Comme promis, la chronique complète promise depuis le 20 janvier…
John Ford disait toujours qu’un film, c’est un début et une fin. Et il ajoutait : « Mettez toujours 50% du budget dans le début et la fin, le début pour accrocher le spectateur, et la fin, c’est qu’il va retenir de vous… et qui le fera revenir au cinéma. »
Ben Affleck a retenu la leçon pour Gone Baby Gone : une intro qui n’a l’air de rien (images volées des quartiers pauvres de Boston), et à la fin, 10 dernières minutes qui valent allégrement le reste du film.
Parce que pour le reste, on est en terrain connu. Un couple de jeunes détectives privés (Casey Affleck et Michelle Monaghan) est engagé pour retrouver la petite Amanda, qui a disparu depuis trois jours. Ces détectives se retrouvent à travailler avec la Police de Boston, dirigée par Morgan Freeman, et un « vieux de la vieille », interprété par Ed Harris.

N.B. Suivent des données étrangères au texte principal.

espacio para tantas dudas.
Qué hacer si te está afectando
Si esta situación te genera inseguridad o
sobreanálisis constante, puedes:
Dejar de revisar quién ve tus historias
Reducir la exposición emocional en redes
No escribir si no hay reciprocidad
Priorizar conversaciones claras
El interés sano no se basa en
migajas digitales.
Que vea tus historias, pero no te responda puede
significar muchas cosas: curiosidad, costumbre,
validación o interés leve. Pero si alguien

Comme de bien entendu, ça se passe mal, puis les rookies montrent que leur connaissance du quartier peut aider la police, en découvrant un lien avec un deal de drogue qui a mal tourné. Négociations secrètes avec les ravisseurs, embrouille, petite fille qui tombe à l’eau… La négociation tourne au scandale et force Morgan Freeman à démissionner. Jusque là, on est dans le thriller assez classique, voire faiblard. Faiblard parce que la réalisation, à la fois stylée et réaliste, impeccable en un seul mot, s’opposent aux dialogues qui oscillent entre le très bon et le très mauvais. Et puis l’histoire finit par ressembler à tous les Mystic River de la terre : enfance maltraitée, pédophiles bons à tuer, et bons sentiments mélo, par paquets de 5kg.
On est là à divaguer, regarder sa montre, et préparer sa petite critique CineFast, quand déboule la fin du film. Et là, paf ! Ben Affleck enchaîne les révélations. Le polar insignifiant se transforme en fable morale, fable qui devrait être projetée à tous les pieds nickelés de l’Arche de Zoé de la terre. Rien de moins qu’une réflexion sur l’appartenance à une communauté ou à la famille, l’amour parental, et la filiation.
Des révélations ? Quelles révélations ? Amanda est en fait bien vivante, enlevée par une « Conspiration des Justes », mêlant beau-frère alcooolo, flic ripoux, et super-flic en manque de paternité. Le tout dans le dos de la mère indigne (Amy Ryan).
Que faire alors ? Nos deux détectives héros face au dilemme de Salomon : dire la vérité et remettre la petite fille à sa mère, white trash qui ne s’en occupe pas bien, où mentir, et la laisser dans les bras d’une famille aimante, aisée, mais seulement adoptive ?
Le génie d’Affleck, ce n’est pas de poser le débat, mais contrairement au film américain moyen, de prendre tout son temps pour étudier ces deux propositions. S’il a choisi son camp (la vérité plutôt que le mensonge), Ben Affleck laisse le beau rôle au camp d’en face : la détective sexy, et Morgan Freeman défendent l’adoption plutôt que la mère indigne. Au héros, le mauvais rôle, celui de défendre cette option : Amanda a été enlevée à sa mère, on lui a volé sa vie. Et puis l’histoire n’est pas encore écrite : la mère peut changer, se racheter. Notre héros opte finalement pour cette option, brisant par là même son couple.
On serait toujours dans le commun (version haut du panier), si Ben Affleck n’avait pas rajouté une conclusion à cette happy end. Bien sûr qu’Amanda rentre chez sa mère, et bien sûr que celle-ci est folle de bonheur. Mais ce retour est filmé de manière distante, un peu ridicule : la happy end s’enrichit d’une petite touche amère.
Et puis il y a cette scène finale : quelques mois plus tard, le détective -désormais célibataire- revient voir la mère, qui se prépare à sortir en boîte. On comprend alors que rien n’a changé, que la mère indigne restera indigne, et qu’il n’y a pas de rédemption possible, ni même de possibilité d’intervenir…
Nous sommes donc à la fois dotés d’une conclusion morale, et privés de la happy end censée récompenser ce « bon choix » ! A l’instar de cette dernière image, sublime* : Casey Affleck, improvisé baby sitter, regarde la télé avec la petite Amanda. Mais qui ne peut que rester à distance, en étendant le bras, sans jamais la toucher.